My sister in law refers to me as a stepford wife, I don't take offence, we don't 'advertise' how we live, but well I guess some people might think I'm odd or ignorant because I remove myself from conversations that my Master does not like me engaging in in public, and nor do I partake in 'husband bashing' which I have found women in groups tend to do.

I admit your reply to the woman of being a slave made me laugh (sorry Omega) and I can understand I think of why you may have responded in that way, it can be exasperating at times.

If you don't mind may I ask if you find being a slave a lonely life at times? do you enjoy socialising? or would your preference be not to?

I ask because I used to, and sure I do have the odd moments here and now, but I have wandered if it's because of the way we live that has made me hesitant in forming friendships because I feel like I can't really be myself because I'm holding back or I am just happy and content being a homebody and don't feel the need to socialise unless I absolutely have to, which is the way I am.
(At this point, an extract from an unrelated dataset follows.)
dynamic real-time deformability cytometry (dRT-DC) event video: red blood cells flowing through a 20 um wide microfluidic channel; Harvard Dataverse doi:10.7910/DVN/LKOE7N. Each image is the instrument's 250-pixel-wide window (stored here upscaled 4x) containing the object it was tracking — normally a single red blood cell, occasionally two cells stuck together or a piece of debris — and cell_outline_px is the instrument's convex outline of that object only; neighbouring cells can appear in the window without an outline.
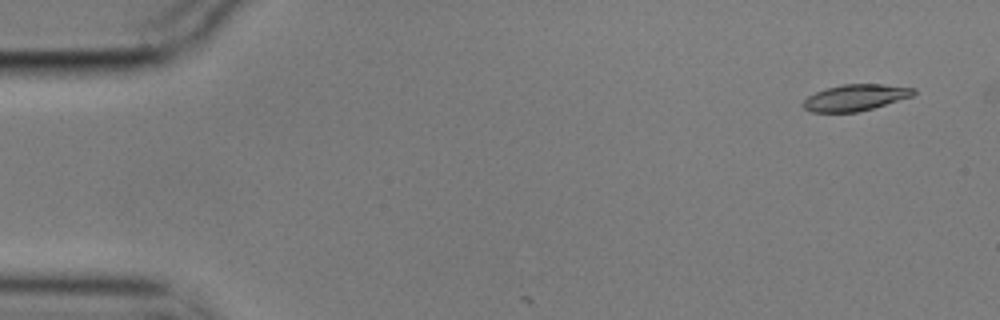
{"species": "common noctule bat (a hibernating species)", "species_latin": "Nyctalus noctula", "temperature_condition": "cold", "stored_images_in_passage": 6, "camera_frame_rate_fps": 3000, "um_per_image_px": 0.085, "animal": {"sex": "male", "body_mass_g": 17.9}, "frame": {"image": 1, "passage_image": 1, "time_ms": 0.0, "image_size_px": [1000, 320], "cell_outline_px": [[916, 92], [912, 96], [872, 108], [856, 112], [812, 112], [804, 108], [800, 104], [808, 96], [824, 88], [844, 84], [884, 84], [916, 88]], "centroid_in_image_um": [72.68, 8.28], "position_along_channel_um": 12.3, "area_um2": 16.94}}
Goodness if that makes sense at all!

Claire

mouse said...

Master!!!

You added comments to the post!!!! Honestly mouse loves that...and now she has those words forever!

Forever yours,
mouse

Anonymous said...

This made me smile.

Isabel

TigerWolf said...

Well written

mouse said...

Hi Claire!

Being a slave is lonely at times (could be why she’s still blogging), because you know you can’t express that you are in a meaningful way. Socializing is ok, with people we know, members of Master’s family or close friends. They don’t seem to care that mouse doesn’t work outside the home. Other parties are bothersome to her. The people are totally fake. Master has to go to those things. Sometimes they’re ok, because mouse truly does love watching people.
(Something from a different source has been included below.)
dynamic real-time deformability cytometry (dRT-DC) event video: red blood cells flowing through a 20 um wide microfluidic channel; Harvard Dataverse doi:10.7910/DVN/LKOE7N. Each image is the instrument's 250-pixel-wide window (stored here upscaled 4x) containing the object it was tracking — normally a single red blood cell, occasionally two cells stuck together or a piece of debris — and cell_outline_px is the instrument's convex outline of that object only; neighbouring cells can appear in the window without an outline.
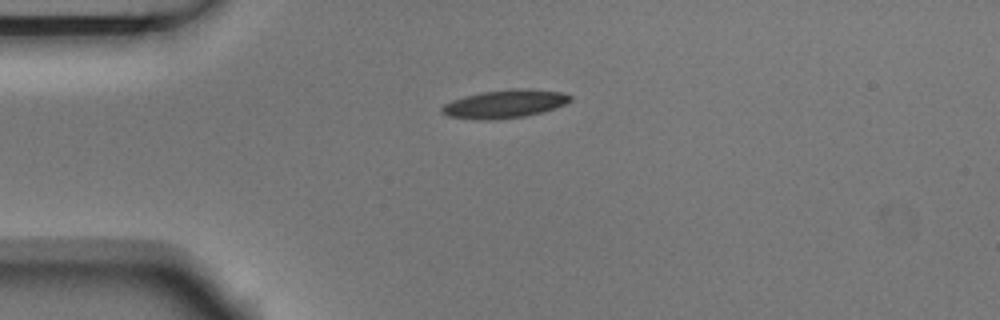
{"species": "Egyptian fruit bat (a non-hibernating species)", "species_latin": "Rousettus aegyptiacus", "temperature_condition": "room temperature", "stored_images_in_passage": 7, "camera_frame_rate_fps": 3000, "um_per_image_px": 0.085, "animal": {"sex": "male"}, "frame": {"image": 1, "passage_image": 1, "time_ms": 0.0, "image_size_px": [1000, 320], "cell_outline_px": [[572, 100], [556, 108], [524, 116], [492, 120], [476, 120], [448, 116], [440, 112], [440, 108], [444, 104], [452, 100], [464, 96], [484, 92], [560, 92], [572, 96]], "centroid_in_image_um": [42.78, 8.91], "position_along_channel_um": 42.2, "area_um2": 19.83}}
But at the same time they can be taxing.

Hugs,
mouse

mouse said...

Tiger Wolf and Isabel thanks for your comments.

Roz said...

Hi Mouse, ugh, what is with that question! Always awkward and how frustrating to have to repeat yourself constantly. I have to admit, your reply made me giggle too.

What a lovely post and I love that Omega shared his view also. It sounds like you had some milestone moments and realisations for both of you. That's awesome:)

Hugs
Roz

Anonymous said...

I am sorry that you have chosen to just disappear. Many of your readers, like me, have come to love you. And you made us love you because your voice is so passionate and supple and compelling snd endearing. I hope life gives you what you want and that you live a life where you are loved as much as you are deserve to be—which is infinitely. You are—whoever you are—a fascinating , intelligent, imaginative and compelling writer. You are a poet and I will mourn your absence.

mouse said...

We haven’t gone away. Just been busy and not a lot new to say. Maybe we’ll post in the near future. Thank you so much for reading!